2.3. Combined intravascular photoacoustic and ultrasound imaging system

All co-registered sIVPA/IVUS images were acquired using a combined IVPA/IVUS imaging system described previously [14]. The excitation light for photoacoustic imaging was supplied by a tunable laser (OPOTEK Vibrant B/355-II) with a pulse duration of 5 ns and a repetition rate of 10 Hz. The laser was coupled to the custom-built catheter by a tapered multimode fiber (Oxford Electronics, Four Marks, UK; input diameter 1 mm; output diameter 360 μm).

The hybrid IVPA/IVUS catheter prototype we used is similar to those used earlier [14], but with a different transducer. It comprised a 400 μm diameter core optical fiber (Pioneer Optics, Bloomfield, CT) to deliver the light pulses to the vessel wall. The fiber tip was polished under a 34° angle covered by a quartz cap to maintain an air–glass interface deflecting the beam by total reflection. An ultrasound transducer was placed distal from the fiber tip to transmit and receive ultrasound waves. The 0.4 by 0.4 mm lead magnesium niobate-lead titanate (PMN-PT) single crystal ultrasound transducer was designed and custom built by the Department of Biomedical Engineering of the University of Southern California [26] and had a center frequency of 44.5 MHz and a −6 dB fractional bandwidth of 45%. The separation between fiber tip and transducer center was approximately 1 mm; the optical and acoustical beam overlapped between 0.5 and 4.5 mm from the transducer, with an angle of 22°. The catheter tip assembly had an outer diameter of 1 mm.

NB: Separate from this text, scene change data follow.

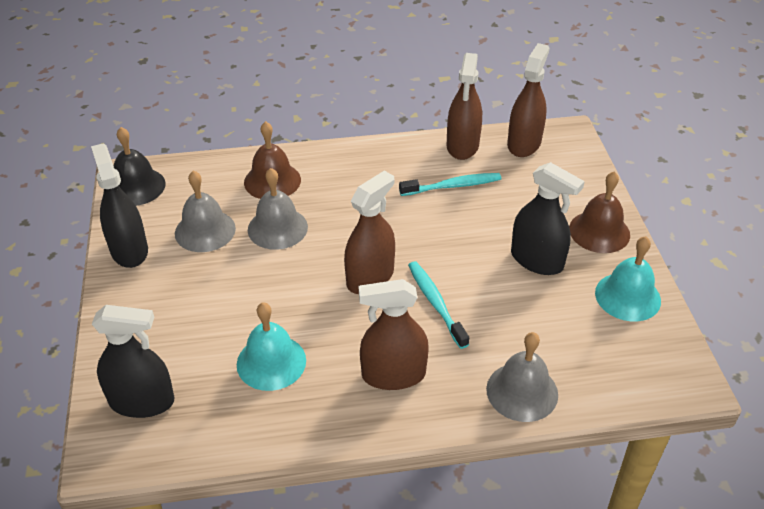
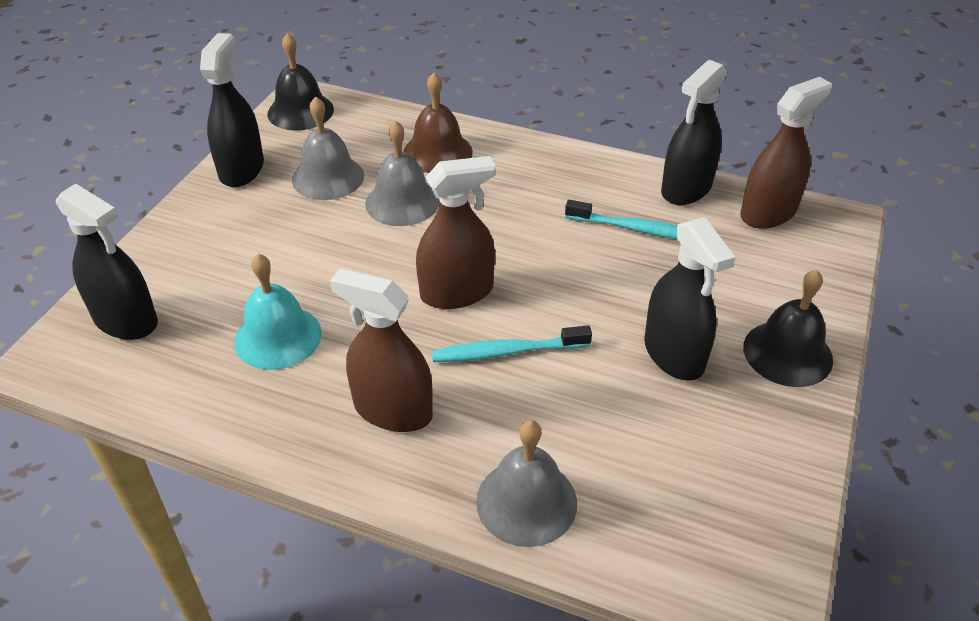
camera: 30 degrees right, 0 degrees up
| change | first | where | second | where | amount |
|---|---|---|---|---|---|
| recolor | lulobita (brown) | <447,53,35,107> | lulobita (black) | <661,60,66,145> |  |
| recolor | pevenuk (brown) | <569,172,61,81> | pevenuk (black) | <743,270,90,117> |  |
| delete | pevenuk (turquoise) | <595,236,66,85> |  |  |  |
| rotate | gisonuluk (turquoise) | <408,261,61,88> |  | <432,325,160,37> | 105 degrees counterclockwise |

The catheter was rotated using a motorized rotary stage (Steinmeyer GmbH & Co. KG). For pulse echo imaging, an arbitrary waveform generator (Tabor Electronics WW2571A) transmitted a Gaussian-modulated cosine wave which was transmitted to the probe through a custom-built expander and limiter. Received US and PA signals were band pass filtered (13–60 MHz 5th order Butterworth, custom built), amplified by a 43 dB amplifier (Miteq AU1263) and digitized at a sample frequency of 350 MS s⁻¹ by a 12-bit data acquisition card (Acqiris DP310).

2.4. Phantom measurements

Using the dual modality imaging system described above, we imaged the lipid containing vessel phantom in a water bath, with the combined IVPA/IVUS catheter positioned in the lumen. We first acquired a cross sectional IVUS image to locate the lipid inclusions. In the direction of each inclusion, we acquired sIVPA data from 1125 to 1275 nm and from 1620 to 1780 nm in steps of 2 nm, to determine the PA spectra of each lipid compound. At every wavelength, 32 image lines were recorded. The average pulse energy at the catheter tip was 1.2 mJ in the 1.2 μm and 0.4 mJ in the 1.7 μm spectral range. By staying within a relatively narrow spectral window, the average laser pulse energy and tissue scattering properties could be assumed constant within each wavelength range. The resulting spectra were normalized to the peak value and analyzed to determine the wavelengths most suitable to distinguish plaque from other lipids: per wavelength range, 4 wavelengths for which the cholesterol spectrum differed most from the spectrum of peri-adventitial lipids were selected, after which 2 wavelengths were added to create a fairly distributed spacing.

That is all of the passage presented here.